- **Instructions to follow**
Reproduce every line of the data below without changing anything.

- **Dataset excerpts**
▬▬▬▬▬▬▬▬▬▬

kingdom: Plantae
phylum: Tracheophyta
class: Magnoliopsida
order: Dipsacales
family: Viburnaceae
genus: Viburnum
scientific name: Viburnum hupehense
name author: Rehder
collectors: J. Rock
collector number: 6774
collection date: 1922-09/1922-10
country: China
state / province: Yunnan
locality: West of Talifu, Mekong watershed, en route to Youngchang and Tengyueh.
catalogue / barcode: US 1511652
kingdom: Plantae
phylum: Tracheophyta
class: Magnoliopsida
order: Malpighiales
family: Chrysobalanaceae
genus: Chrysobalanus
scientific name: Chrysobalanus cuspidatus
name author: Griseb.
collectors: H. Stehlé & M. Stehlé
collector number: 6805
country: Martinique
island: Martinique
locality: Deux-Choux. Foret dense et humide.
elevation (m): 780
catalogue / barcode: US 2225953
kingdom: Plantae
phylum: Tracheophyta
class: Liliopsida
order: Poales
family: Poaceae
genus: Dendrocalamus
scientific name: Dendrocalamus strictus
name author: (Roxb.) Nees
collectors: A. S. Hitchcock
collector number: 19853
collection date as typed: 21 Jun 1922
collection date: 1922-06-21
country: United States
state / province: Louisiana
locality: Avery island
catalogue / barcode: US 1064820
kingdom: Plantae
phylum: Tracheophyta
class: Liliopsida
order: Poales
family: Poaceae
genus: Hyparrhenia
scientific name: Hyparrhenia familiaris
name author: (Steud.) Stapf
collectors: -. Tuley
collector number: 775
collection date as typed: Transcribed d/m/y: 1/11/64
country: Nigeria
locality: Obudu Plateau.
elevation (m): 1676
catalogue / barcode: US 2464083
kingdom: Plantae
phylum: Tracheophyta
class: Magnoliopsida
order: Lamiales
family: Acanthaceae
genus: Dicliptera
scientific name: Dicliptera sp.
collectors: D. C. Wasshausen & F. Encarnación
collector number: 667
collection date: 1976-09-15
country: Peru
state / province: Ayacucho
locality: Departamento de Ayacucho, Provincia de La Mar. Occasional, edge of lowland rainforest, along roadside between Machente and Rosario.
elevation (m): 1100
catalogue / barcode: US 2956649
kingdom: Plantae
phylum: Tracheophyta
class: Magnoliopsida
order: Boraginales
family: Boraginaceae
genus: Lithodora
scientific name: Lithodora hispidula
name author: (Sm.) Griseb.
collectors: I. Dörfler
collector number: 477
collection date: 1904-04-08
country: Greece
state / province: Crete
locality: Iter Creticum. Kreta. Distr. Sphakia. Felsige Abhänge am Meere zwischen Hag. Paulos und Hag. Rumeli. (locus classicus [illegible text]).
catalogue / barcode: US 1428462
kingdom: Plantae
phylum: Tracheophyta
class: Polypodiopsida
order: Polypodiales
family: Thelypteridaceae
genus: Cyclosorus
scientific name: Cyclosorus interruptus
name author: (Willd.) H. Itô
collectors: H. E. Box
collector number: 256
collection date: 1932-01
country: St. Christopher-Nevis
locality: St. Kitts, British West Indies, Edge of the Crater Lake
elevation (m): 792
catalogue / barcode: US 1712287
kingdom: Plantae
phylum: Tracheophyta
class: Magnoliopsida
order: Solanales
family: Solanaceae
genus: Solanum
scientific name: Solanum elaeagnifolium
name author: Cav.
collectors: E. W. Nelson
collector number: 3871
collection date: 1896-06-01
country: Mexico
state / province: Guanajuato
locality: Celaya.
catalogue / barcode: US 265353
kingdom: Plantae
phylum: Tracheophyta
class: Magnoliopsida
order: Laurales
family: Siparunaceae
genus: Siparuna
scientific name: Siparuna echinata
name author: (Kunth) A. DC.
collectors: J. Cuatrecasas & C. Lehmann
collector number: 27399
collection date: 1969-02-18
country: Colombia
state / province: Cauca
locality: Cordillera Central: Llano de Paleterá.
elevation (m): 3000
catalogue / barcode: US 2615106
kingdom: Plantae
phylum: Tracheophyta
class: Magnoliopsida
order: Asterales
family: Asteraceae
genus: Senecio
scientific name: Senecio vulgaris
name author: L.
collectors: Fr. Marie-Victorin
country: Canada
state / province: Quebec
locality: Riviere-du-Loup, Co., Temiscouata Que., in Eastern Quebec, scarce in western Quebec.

▬▬▬▬▬▬▬▬▬▬

- **Problem solution**
kingdom: Plantae
phylum: Tracheophyta
class: Magnoliopsida
order: Dipsacales
family: Viburnaceae
genus: Viburnum
scientific name: Viburnum hupehense
name author: Rehder
collectors: J. Rock
collector number: 6774
collection date: 1922-09/1922-10
country: China
state / province: Yunnan
locality: West of Talifu, Mekong watershed, en route to Youngchang and Tengyueh.
catalogue / barcode: US 1511652
kingdom: Plantae
phylum: Tracheophyta
class: Magnoliopsida
order: Malpighiales
family: Chrysobalanaceae
genus: Chrysobalanus
scientific name: Chrysobalanus cuspidatus
name author: Griseb.
collectors: H. Stehlé & M. Stehlé
collector number: 6805
country: Martinique
island: Martinique
locality: Deux-Choux. Foret dense et humide.
elevation (m): 780
catalogue / barcode: US 2225953
kingdom: Plantae
phylum: Tracheophyta
class: Liliopsida
order: Poales
family: Poaceae
genus: Dendrocalamus
scientific name: Dendrocalamus strictus
name author: (Roxb.) Nees
collectors: A. S. Hitchcock
collector number: 19853
collection date as typed: 21 Jun 1922
collection date: 1922-06-21
country: United States
state / province: Louisiana
locality: Avery island
catalogue / barcode: US 1064820
kingdom: Plantae
phylum: Tracheophyta
class: Liliopsida
order: Poales
family: Poaceae
genus: Hyparrhenia
scientific name: Hyparrhenia familiaris
name author: (Steud.) Stapf
collectors: -. Tuley
collector number: 775
collection date as typed: Transcribed d/m/y: 1/11/64
country: Nigeria
locality: Obudu Plateau.
elevation (m): 1676
catalogue / barcode: US 2464083
kingdom: Plantae
phylum: Tracheophyta
class: Magnoliopsida
order: Lamiales
family: Acanthaceae
genus: Dicliptera
scientific name: Dicliptera sp.
collectors: D. C. Wasshausen & F. Encarnación
collector number: 667
collection date: 1976-09-15
country: Peru
state / province: Ayacucho
locality: Departamento de Ayacucho, Provincia de La Mar. Occasional, edge of lowland rainforest, along roadside between Machente and Rosario.
elevation (m): 1100
catalogue / barcode: US 2956649
kingdom: Plantae
phylum: Tracheophyta
class: Magnoliopsida
order: Boraginales
family: Boraginaceae
genus: Lithodora
scientific name: Lithodora hispidula
name author: (Sm.) Griseb.
collectors: I. Dörfler
collector number: 477
collection date: 1904-04-08
country: Greece
state / province: Crete
locality: Iter Creticum. Kreta. Distr. Sphakia. Felsige Abhänge am Meere zwischen Hag. Paulos und Hag. Rumeli. (locus classicus [illegible text]).
catalogue / barcode: US 1428462
kingdom: Plantae
phylum: Tracheophyta
class: Polypodiopsida
order: Polypodiales
family: Thelypteridaceae
genus: Cyclosorus
scientific name: Cyclosorus interruptus
name author: (Willd.) H. Itô
collectors: H. E. Box
collector number: 256
collection date: 1932-01
country: St. Christopher-Nevis
locality: St. Kitts, British West Indies, Edge of the Crater Lake
elevation (m): 792
catalogue / barcode: US 1712287
kingdom: Plantae
phylum: Tracheophyta
class: Magnoliopsida
order: Solanales
family: Solanaceae
genus: Solanum
scientific name: Solanum elaeagnifolium
name author: Cav.
collectors: E. W. Nelson
collector number: 3871
collection date: 1896-06-01
country: Mexico
state / province: Guanajuato
locality: Celaya.
catalogue / barcode: US 265353
kingdom: Plantae
phylum: Tracheophyta
class: Magnoliopsida
order: Laurales
family: Siparunaceae
genus: Siparuna
scientific name: Siparuna echinata
name author: (Kunth) A. DC.
collectors: J. Cuatrecasas & C. Lehmann
collector number: 27399
collection date: 1969-02-18
country: Colombia
state / province: Cauca
locality: Cordillera Central: Llano de Paleterá.
elevation (m): 3000
catalogue / barcode: US 2615106
kingdom: Plantae
phylum: Tracheophyta
class: Magnoliopsida
order: Asterales
family: Asteraceae
genus: Senecio
scientific name: Senecio vulgaris
name author: L.
collectors: Fr. Marie-Victorin
country: Canada
state / province: Quebec
locality: Riviere-du-Loup, Co., Temiscouata Que., in Eastern Quebec, scarce in western Quebec.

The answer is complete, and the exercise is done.